In July, the Pentagon and Lockheed reached a handshake deal for F-35 production Lots 15-17, which encompasses about 375 aircraft. While the F-35 unit cost for those batches will be finalized when the contract is fully definitized later this year, it seems all but certain that the F-35A model will exceed $80 million per copy.
At the time, Lockheed stated that “the F-35 enterprise was able to achieve a cost per jet lower than record-breaking inflation trends,” but declined to give further price information. At Lot 14, the price of an F-35A stood at about $78 million.
One big factor contributing to a likely rise in price is a drop in production quantities. The 2019 contract for F-35 Lots 12-14 contained a whopping 478 F-35s for both US and international customers. The deal for Lots 15-17 reduced that by about one hundred planes, more than one-fifth of the 2019 deal.
The COVID-19 pandemic has also had a detrimental effect on F-35 production. Before the pandemic, Lockheed planned to ramp up production to 169 F-35s per year starting in 2022, but disruptions to the global supply chain forced the company to slow down production of the F-35 in 2020. Lockheed has since rebounded, delivering 142 F-35s in 2021 and is on track to hit its new maximum production rate of 156 jets per year in 2023.
“We’re looking at capacity above that, should we have demand for the airplane above that,” Ulmer said. “And we’re also looking at efficiency gain within the labor associated with manufacture, such that we can get more airplanes delivered within a given year.”

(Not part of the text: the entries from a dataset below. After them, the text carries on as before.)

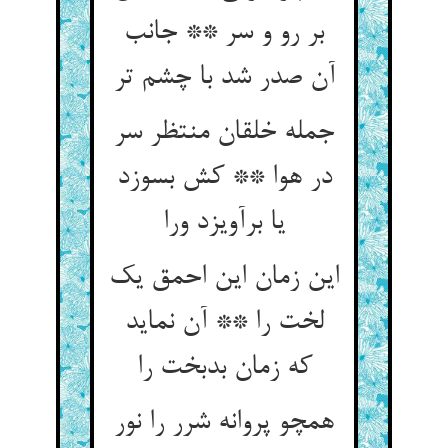
بر رو و سر ** جانب
آن صدر شد با چشم تر
جمله خلقان منتظر سر
در هوا ** کش بسوزد
یا برآویزد ورا
این زمان این احمق یک
لخت را ** آن نماید
که زمان بدبخت را
همچو پروانه شرر را نور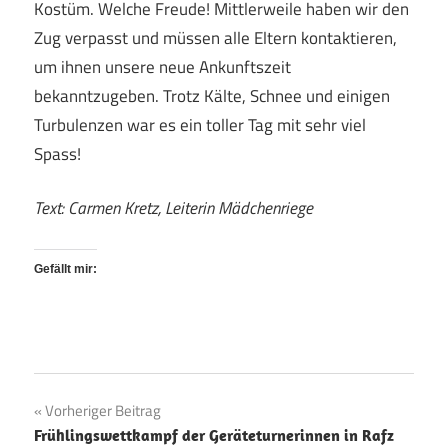
Kostüm. Welche Freude! Mittlerweile haben wir den
Zug verpasst und müssen alle Eltern kontaktieren,
um ihnen unsere neue Ankunftszeit
bekanntzugeben. Trotz Kälte, Schnee und einigen
Turbulenzen war es ein toller Tag mit sehr viel
Spass!
Text: Carmen Kretz, Leiterin Mädchenriege
Gefällt mir:
Vorheriger Beitrag
Beitragsnavigation
Frühlingswettkampf der Geräteturnerinnen in Rafz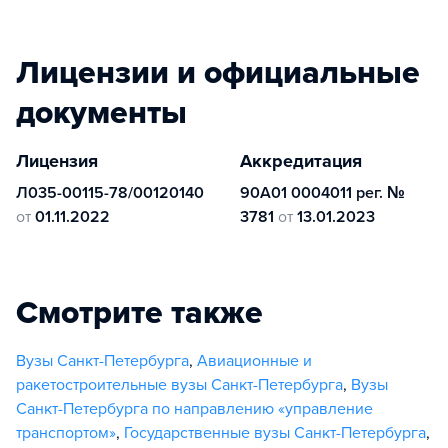
Лицензии и официальные
документы
Лицензия
Аккредитация
Л035-00115-78/00120140
90А01 0004011 рег. №
от
01.11.2022
3781
от
13.01.2023
Смотрите также
Вузы Санкт-Петербурга
,
Авиационные и
ракетостроительные вузы Санкт-Петербурга
,
Вузы
Санкт-Петербурга по направлению «управление
транспортом»
,
Государственные вузы Санкт-Петербурга
,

However, any increase to the production rate will depend on customer demands, and the US Air Force — by far the F-35’s largest customer — has decreased its annual F-35 procurement, buying 48 F-35As in fiscal 2022 and requesting funds for 33 jets in FY23, down from its previously stated intention to buy 60 jets per year throughout the 2020s.
According to its five year defense plan, the service will slightly increase its buy rate to 47 planes by FY26 and FY27, but Air Force leaders have claimed there is no plan to boost production until the more advanced F-35 Block 4 configuration is available. The F-35s equipped with new computing hardware needed to support Block 4 upgrades — known as Technology Refresh 3 — will begin delivering in Lot 15, another factor that could potentially drive up costs.
Even if F-35 procurement quantities had stayed the same across Lots 15-17, it would have been reasonable for costs to increase somewhat due to inflationary pressures, Penney said. However, lowering unit costs has always been contingent on maintaining a high production rate, she added.
“If you’re not buying at rate and the whole affordability of the aircraft was premised on high production rates, why would you assume that you would be able to continue to push the price down?” she said. “It’s not really Lockheed ‘s fault here. The Air Force is breaking their own bargain. DoD is breaking their own bargain.”
While the Defense Department’s new F-35 program executive, Air Force Lt. Gen. Michael Schmidt, has not yet publicly addressed F-35 unit costs, his predecessor acknowledged that F-35 costs would rise, at least in the short term.
“I think it’s likely that we’ll see costs rise on a tail by tail basis,” Lt. Gen. Eric Fick said in March, adding that it was still too early to say whether an F-35A model would exceed the $80 million cost target.
“We’re trying to figure out how we sort through the headwinds and lead through them to find a place that allows us to get the aircraft we need at a cost that we can afford, while still recognizing some of those challenges that Lockheed faces,” he said.